Top of Source information

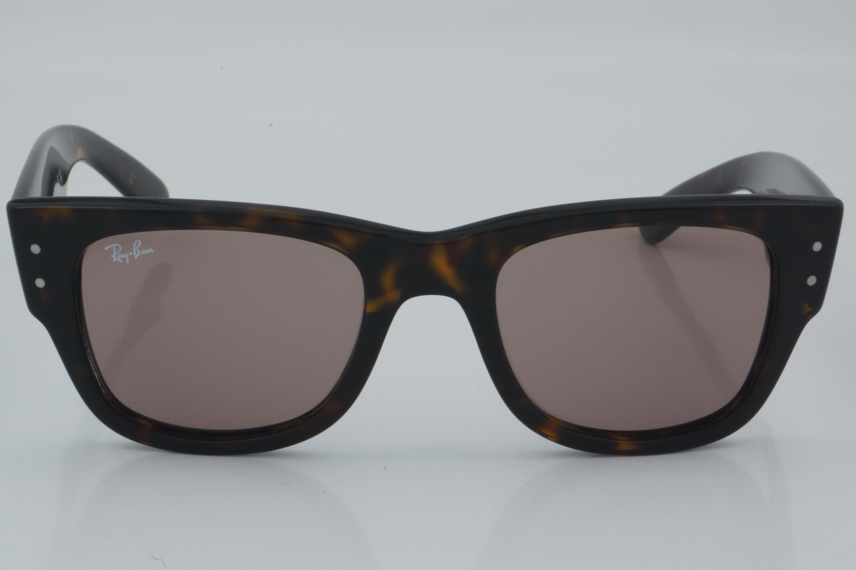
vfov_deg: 16.6
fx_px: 1962
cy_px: 285
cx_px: 428
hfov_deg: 24.6
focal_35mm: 82
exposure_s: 1/4
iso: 100
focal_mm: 55
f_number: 32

Bottom of Source information

• About this exercise:
Retype the lines above without alteration. The first is the one containing "hfov_deg: 24.6", and the last is the final line of the data.

• Task answer:
hfov_deg: 24.6
focal_35mm: 82
exposure_s: 1/4
iso: 100
focal_mm: 55
f_number: 32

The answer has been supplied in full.